Cricket star-turned-politician Imran Khan is the playboy who could become prime minister.
The former Pakistan cricket captain and ex-husband of Briton Jemima Khan is a leading contender in his country’s election.
After captaining Pakistan’s cricket squad when it won the world cup in 1992, he moved to politics, founding his party Tehreek-e-Insaf, the Movement for Justice, after marrying Jemima in 1995.
Their relationship – the union of a cricket legend and, by then, strict Muslim, and a woman 20 years his junior – was controversial from the start.
Ms Khan, daughter of the late Jewish financier Sir James Goldsmith, converted to Islam when she married Mr Khan, who was dubbed cricket’s greatest playboy in the 1980s and 1990s and was a favourite with women.
Mr Khan, now 65, became increasingly devoted to leading his political party and cleaning up Pakistani politics.
In 2007, he went on hunger strike to protest against emergency rule in Pakistan a week after being jailed as part of a continuing crackdown by president Pervez Musharraf on political opponents.
He was seized by hard-liners at a student demonstration in Lahore and handed over to police who charged him under anti-terrorism laws.
Mr Khan has more than eight million Twitter followers, and in a tweet on Tuesday imploring people to vote, he wrote: “People of Pakistan must come out and vote tomorrow in this historic election.
“This is the first time in 4 decades the nation has a chance to defeat the entrenched status quo. Don’t miss this opportunity.”
A profile on his party’s website says Mr Khan was a “quiet and shy boy in his youth” and attended the Royal Grammar School, Worcester, before completing his formal schooling with an undergraduate degree in economics from Keble College, Oxford.

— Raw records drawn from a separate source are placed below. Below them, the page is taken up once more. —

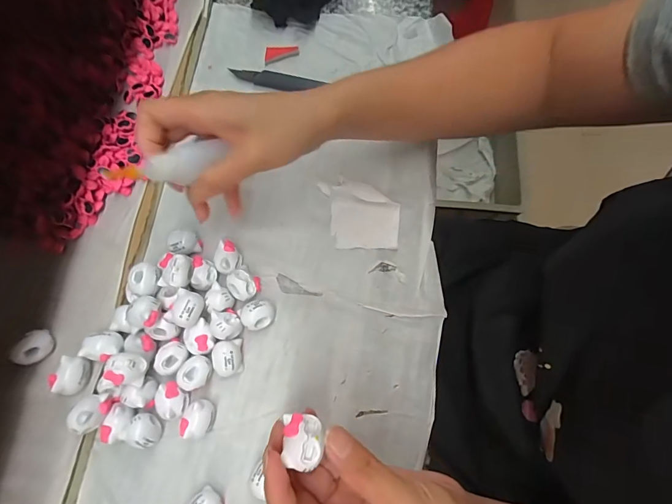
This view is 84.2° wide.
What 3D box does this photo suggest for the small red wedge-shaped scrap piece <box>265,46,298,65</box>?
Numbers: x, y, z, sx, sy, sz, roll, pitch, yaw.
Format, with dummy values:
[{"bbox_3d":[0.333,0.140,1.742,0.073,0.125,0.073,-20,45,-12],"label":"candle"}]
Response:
[{"bbox_3d":[-0.054,-0.194,0.360,0.034,0.004,0.017,-19,73,-5],"label":"small red wedge-shaped scrap piece"}]

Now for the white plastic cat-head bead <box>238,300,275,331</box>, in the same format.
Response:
[{"bbox_3d":[-0.060,0.048,0.284,0.025,0.020,0.021,-29,74,-8],"label":"white plastic cat-head bead"}]

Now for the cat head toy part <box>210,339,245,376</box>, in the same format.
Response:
[{"bbox_3d":[-0.080,0.078,0.275,0.021,0.019,0.025,-7,73,-1],"label":"cat head toy part"}]

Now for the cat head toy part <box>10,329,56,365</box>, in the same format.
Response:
[{"bbox_3d":[-0.218,0.070,0.270,0.023,0.018,0.019,-39,76,-10],"label":"cat head toy part"}]

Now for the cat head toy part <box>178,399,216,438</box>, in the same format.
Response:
[{"bbox_3d":[-0.097,0.118,0.264,0.019,0.019,0.023,11,73,4],"label":"cat head toy part"}]

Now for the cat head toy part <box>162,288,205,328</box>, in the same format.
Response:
[{"bbox_3d":[-0.109,0.042,0.270,0.023,0.013,0.026,22,74,8],"label":"cat head toy part"}]

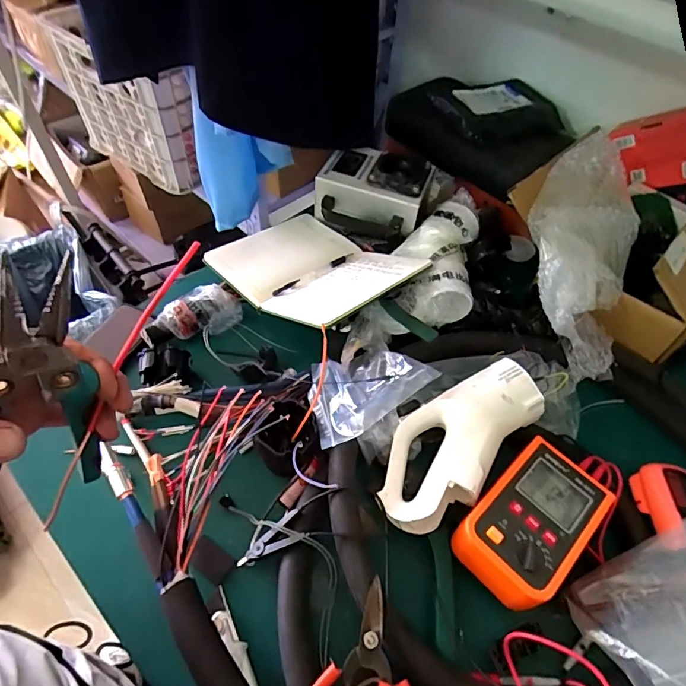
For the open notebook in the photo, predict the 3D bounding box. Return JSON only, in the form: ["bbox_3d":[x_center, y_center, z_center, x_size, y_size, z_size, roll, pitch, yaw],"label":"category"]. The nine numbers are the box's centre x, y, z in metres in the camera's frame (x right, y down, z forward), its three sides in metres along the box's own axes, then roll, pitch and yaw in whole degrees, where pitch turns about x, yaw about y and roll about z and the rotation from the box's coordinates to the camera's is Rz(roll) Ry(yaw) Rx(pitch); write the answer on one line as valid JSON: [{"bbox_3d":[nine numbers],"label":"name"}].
[{"bbox_3d":[-0.046,-0.122,0.681,0.214,0.086,0.271,-36,63,-27],"label":"open notebook"}]

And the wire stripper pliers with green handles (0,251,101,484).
[{"bbox_3d":[-0.171,0.035,0.259,0.088,0.192,0.014,-5,46,-49],"label":"wire stripper pliers with green handles"}]

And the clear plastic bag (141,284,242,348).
[{"bbox_3d":[-0.222,-0.045,0.668,0.142,0.042,0.081,-14,79,-17],"label":"clear plastic bag"}]

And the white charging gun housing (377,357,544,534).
[{"bbox_3d":[0.126,0.108,0.522,0.109,0.051,0.220,40,78,23],"label":"white charging gun housing"}]

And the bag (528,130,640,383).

He was captain of the Oxford University cricket team in 1974, and of his cricketing prowess, the profile says: “He is the finest cricketer Pakistan has ever produced, who is among the finest all-rounders and greatest fast bowlers the game has ever seen.”
After retiring from cricket, Mr Khan founded the Shaukat Khanum Memorial Cancer Hospital and Research Centre in Lahore, the profile says.
His profile says: “The party has Islamic overtones and is inspired partly by Imran Khan’s renewed commitment to Islam.
“As a politician, his vision is to turn Pakistan into a just society, based on humane values, by creating an independent and honest judiciary that will uphold democracy, protect human rights and ensure the rule of law and, by promoting a merit-based system that provides equal opportunity for upward social mobility to the working classes.”